*** Document section ***

Below we’ll first look at how religion can shape fantasy worlds, how it can affect characters, how you can create your own religions, and finishes with the opinions of readers.

Before we march on, I wish to make it clear that this is just an examination of religion within the fantasy genre. Everybody is free to hold their own beliefs and the last thing I wish is to cause any offence. I was raised a Roman Catholic, went to church every week until the age of fifteen, even served as an altar boy. I’m a non-believer now, but that doesn’t mean I look at religion with scorn like so many do. My aim here is to be as objective and helpful as possible.


Defining religion

Religion can be construed in different ways; it doesn’t help there are three different definitions:

  • The belief and worship of an ‘all-powerful’ figure, such as a god or goddess (monotheism). There can be more than one central figure too (polytheism).
  • A system of faith and worship.
  • A pursuit or interest followed with devotion.[i]

When we think of our own religions, one thing which features heavily is faith. It’s faith in a belief or religion which makes it real in minds and hearts. What gives us faith? Teachings which we agree with, answers to questions, miracles, religious texts, or prayers, masses and sermons which imbue us with purpose.


How religion can shape fantasy worlds

Let’s begin by looking at our own world. We’ve seen the Crusades, the rise and fall of Islamic State. Religion has been used as the justification for these conquests, which saw hundreds of thousands die and more displaced. Borders changed, cities levelled and new ones built, groups of people snuffed from history. I’m straying more into the implications of conquest generally here, but it shows the influential reach a belief can have.

*** Provided records ***

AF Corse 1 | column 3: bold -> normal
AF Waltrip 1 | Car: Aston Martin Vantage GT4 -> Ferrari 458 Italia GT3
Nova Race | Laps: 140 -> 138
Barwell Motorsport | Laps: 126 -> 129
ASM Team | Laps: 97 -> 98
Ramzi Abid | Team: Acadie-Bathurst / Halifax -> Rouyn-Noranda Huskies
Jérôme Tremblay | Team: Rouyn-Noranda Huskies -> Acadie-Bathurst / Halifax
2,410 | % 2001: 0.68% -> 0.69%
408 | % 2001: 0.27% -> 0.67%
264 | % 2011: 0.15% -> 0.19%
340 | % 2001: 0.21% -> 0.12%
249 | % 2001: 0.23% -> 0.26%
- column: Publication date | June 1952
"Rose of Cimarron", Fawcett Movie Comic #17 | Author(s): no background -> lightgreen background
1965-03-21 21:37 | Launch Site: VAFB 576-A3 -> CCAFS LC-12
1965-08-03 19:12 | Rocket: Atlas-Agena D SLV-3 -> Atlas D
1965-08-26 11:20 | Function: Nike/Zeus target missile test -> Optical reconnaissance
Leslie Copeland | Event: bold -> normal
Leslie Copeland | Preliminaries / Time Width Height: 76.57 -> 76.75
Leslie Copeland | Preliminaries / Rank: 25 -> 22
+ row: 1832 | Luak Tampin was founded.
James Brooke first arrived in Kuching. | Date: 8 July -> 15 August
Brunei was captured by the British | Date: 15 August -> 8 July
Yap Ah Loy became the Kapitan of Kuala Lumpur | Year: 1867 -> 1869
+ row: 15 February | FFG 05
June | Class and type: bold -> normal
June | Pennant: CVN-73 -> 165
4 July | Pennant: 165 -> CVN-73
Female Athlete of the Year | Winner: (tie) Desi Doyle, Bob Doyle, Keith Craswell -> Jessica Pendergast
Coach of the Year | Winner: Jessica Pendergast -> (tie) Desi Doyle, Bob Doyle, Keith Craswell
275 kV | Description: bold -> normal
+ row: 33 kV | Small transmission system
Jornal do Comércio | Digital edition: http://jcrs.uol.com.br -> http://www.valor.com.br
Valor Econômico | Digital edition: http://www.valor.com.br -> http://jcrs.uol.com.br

***

## What you will do
A. Answer each question from the essay on religion in fantasy worlds, one answer per line, marked to match.
(i) In what religion was the writer raised?
(ii) How many definitions of religion does the essay say there are?
(iii) Which two events from our own world does the essay name as conquests justified by religion?
B. Translate this sentence from the essay on religion in fantasy worlds into Spanish: "It’s faith in a belief or religion which makes it real in minds and hearts."
C. Carry on the essay on religion in fantasy worlds from its final sentence, keeping its voice and topic.

## The results
A.
(i) Roman Catholic
(ii) Three
(iii) The Crusades and the rise and fall of Islamic State

B. Es la fe en una creencia o religión lo que la hace real en las mentes y los corazones.

C.
In the name of God


On a less violent level, how can religion shape societies? Canon law and the beliefs of the church in Medieval England dictated the lives of many, women in particular. For instance, canon law defined a woman as ‘a sort of infant’ and gave husbands permission to beat their wives if he thought them lazy or disobedient. (You can read my post about the lives of women in the Middle Ages by clicking here.)

All of these things apply to your secondary worlds. How has time before your story shaped your world? What role, if any, did religion play? Things like weddings, funerals, baptisms are all religious customs. How does your religion impact these aspects of your character’s lives?


What’s the relationship between magic and religion? How do different characters view religion and how does magic influence religion? Are they separate or interlinked? Do they conflict with each other? All things for you to consider.

A pretty common feature of fantasy religions is that they tend to be true. Gods and goddesses do exist, manifesting themselves in different ways, such as forces or energies or demi-gods, as well as ancient prophecies which come true. If religion is true, what role does faith play?

But they could be non-existent. It’s the discussions of gods and goddesses which help create what they are. Look at Bram Stoker’s Dracula. Dracula hardly features in the story, yet we learn much about him. In keeping the distance between humanity and gods and goddesses you help to create that mysterious, all-powerful air.


How religion can affect characters

Characters who hold conflicting beliefs is a great way to explore religions in a fantasy world. You have your fundamentalists, for example, sceptics, atheists, people who believe some parts but not all. Some of these groups actively oppose each other, such as zealots and atheists.

Just as we have the believers, we also have the manipulators. People who take advantage of religion and people’s need to find purpose, answers, structure, warping their minds for their own gain. Looking into real-world cults is a great way to get to the heart of this. It’s important to keep in mind that an antagonist inspired by what we would deem an evil religion must believe wholeheartedly that they are right and justified in their actions; they must think they’re the good guy. It’s what god wants after all.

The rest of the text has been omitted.